As a child I wrote in a dozen different ways. Letters, poems, essays, stories. Entire worlds I would create in my mind for my stories to take place in. As I got older and continued only to become more and more pretentious with age, I stopped creating stories and worlds, because I felt they would never be good enough or interesting enough. Any time in my life that I haven’t found myself to be immediately good at something, I tend to give up on it.
And so I gave up on writing fiction for a long time. I didn’t completely erase it from my mind, I just told myself it was something I would do later. Instead, I turned to essay as a compelling, short form of writing. I was even so bold as to self publish some of the things I wrote on the internet, in the form of a blog. In the end that was a bad experience I had, opening myself up too much, in the wrong ways.
When I was writing on my blog, finding purpose in my writing, at least I was getting some practice. As we all know, all good writing comes from practicing and drafting and re-writing. My purpose, I thought, in my writing, was to help others to be morally or ethically better by sharing how I myself was attempting to be morally or ethically better. Again, with age I only became more and more pretentious.
Eventually with the death of my faith in the christian god, that form of writing lost its allure and sense of purpose. I turned next to poetry. And I wrote a lot of poetry. I don’t think any of it was ever good. I convinced myself it was good for a time, until I read poetry that was raw and deep and lyrical and that burned me when I ate it. Then I gave up the poetry too.
And in all this time of seeking to be a “good” writer, and giving up what I was writing because it wasn’t good enough or purposeful enough or interesting or compelling or whatever nonsense—in all of that time I lost something that had once been precious to me. That had once been just for me. When I was a child I wrote the stories I wanted to create because I couldn’t find stories like that. As a teenager, I wrote out of a place of pain and fear, to release things that otherwise would have hollowed me out and melted me down until there was nothing left.

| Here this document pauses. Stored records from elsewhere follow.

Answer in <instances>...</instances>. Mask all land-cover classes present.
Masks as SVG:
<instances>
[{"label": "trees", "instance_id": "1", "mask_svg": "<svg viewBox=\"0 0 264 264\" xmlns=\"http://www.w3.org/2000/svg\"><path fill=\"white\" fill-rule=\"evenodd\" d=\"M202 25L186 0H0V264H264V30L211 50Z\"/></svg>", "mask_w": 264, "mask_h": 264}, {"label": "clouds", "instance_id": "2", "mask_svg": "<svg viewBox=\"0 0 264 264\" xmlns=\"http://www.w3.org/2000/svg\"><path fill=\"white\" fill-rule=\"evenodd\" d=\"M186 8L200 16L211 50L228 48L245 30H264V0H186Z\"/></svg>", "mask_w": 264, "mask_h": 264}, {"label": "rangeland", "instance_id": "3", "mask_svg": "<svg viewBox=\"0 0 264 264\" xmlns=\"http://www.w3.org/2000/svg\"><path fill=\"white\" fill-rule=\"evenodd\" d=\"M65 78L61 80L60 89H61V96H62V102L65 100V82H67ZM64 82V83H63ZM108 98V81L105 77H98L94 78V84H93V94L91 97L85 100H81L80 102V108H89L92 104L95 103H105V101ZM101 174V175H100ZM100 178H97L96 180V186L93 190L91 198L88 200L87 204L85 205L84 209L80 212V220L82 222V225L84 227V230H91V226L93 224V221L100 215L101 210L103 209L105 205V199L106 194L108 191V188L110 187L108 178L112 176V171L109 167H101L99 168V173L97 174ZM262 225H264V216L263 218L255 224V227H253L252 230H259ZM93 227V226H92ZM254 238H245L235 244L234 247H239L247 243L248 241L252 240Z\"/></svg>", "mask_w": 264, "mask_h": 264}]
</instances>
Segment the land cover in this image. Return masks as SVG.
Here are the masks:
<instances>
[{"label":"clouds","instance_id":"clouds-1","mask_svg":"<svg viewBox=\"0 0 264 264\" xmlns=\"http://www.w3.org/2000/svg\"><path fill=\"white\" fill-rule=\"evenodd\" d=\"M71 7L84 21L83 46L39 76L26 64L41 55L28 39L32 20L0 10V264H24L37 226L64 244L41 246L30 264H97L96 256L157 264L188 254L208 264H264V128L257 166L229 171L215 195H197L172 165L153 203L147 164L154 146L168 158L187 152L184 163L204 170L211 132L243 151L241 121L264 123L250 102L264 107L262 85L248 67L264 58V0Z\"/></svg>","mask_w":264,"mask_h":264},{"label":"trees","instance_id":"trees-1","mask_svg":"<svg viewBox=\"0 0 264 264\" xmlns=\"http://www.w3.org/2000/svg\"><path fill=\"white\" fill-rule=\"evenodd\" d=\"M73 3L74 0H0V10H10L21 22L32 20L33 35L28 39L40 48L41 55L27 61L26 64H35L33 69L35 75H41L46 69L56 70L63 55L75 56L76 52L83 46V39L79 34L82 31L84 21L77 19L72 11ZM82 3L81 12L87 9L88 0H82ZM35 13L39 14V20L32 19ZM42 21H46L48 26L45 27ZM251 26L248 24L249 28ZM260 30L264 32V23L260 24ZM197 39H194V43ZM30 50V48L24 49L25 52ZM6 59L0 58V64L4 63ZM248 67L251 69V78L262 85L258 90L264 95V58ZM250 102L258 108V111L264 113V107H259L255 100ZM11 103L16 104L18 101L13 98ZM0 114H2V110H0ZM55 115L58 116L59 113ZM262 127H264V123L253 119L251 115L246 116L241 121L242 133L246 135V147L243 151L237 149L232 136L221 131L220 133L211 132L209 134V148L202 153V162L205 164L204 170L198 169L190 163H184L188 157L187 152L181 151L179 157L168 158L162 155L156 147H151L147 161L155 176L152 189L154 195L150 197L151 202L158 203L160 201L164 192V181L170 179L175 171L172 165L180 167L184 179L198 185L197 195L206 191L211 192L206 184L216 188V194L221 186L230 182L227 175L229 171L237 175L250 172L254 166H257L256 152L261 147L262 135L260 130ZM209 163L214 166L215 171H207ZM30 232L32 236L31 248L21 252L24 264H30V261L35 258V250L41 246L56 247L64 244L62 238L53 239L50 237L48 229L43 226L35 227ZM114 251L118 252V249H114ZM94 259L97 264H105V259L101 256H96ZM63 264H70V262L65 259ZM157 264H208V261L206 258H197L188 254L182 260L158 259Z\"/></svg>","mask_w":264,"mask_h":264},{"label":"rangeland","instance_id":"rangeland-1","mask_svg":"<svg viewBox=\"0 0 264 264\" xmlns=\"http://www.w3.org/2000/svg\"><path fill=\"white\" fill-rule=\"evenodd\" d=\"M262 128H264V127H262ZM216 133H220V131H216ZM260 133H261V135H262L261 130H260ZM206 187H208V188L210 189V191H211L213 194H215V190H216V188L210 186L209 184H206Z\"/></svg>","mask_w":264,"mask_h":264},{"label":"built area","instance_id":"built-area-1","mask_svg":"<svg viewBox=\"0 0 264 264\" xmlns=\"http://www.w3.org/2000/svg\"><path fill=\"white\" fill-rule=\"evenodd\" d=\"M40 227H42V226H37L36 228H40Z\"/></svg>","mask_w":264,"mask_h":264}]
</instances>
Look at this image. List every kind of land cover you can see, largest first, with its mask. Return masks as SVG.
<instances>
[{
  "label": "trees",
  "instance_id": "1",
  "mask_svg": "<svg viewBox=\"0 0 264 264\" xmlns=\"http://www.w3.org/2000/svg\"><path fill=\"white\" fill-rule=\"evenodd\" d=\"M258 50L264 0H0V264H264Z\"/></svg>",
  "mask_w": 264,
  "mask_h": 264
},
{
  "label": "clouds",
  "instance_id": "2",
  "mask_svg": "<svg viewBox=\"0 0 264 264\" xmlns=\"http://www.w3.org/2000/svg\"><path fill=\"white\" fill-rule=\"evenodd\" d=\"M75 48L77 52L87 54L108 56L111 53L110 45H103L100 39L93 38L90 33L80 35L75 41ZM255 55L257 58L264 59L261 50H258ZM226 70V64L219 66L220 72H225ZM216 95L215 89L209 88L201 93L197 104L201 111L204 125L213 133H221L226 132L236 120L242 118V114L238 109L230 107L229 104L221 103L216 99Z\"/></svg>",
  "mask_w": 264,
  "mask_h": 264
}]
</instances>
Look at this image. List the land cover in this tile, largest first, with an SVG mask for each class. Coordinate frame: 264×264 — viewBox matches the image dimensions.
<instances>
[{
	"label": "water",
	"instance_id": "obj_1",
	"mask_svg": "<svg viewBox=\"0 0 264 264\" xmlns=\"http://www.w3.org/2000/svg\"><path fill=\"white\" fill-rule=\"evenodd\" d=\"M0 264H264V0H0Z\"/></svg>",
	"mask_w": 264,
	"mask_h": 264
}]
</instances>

I let go of the thing that had truly saved me over and over. I thought that the things that saved me were the things I was writing about; love, joy, family, friends, community, morality, a gospel of salvation. But what saved me was the writing itself. The words that filled me my whole life also emptied me. They emptied me of all the things that would’ve destroyed me. And so, it’s words I’ve come back to. Words that I consume each day, words that I empty out here. And maybe this time, I won’t give it up. Maybe this time, the writing will save me again.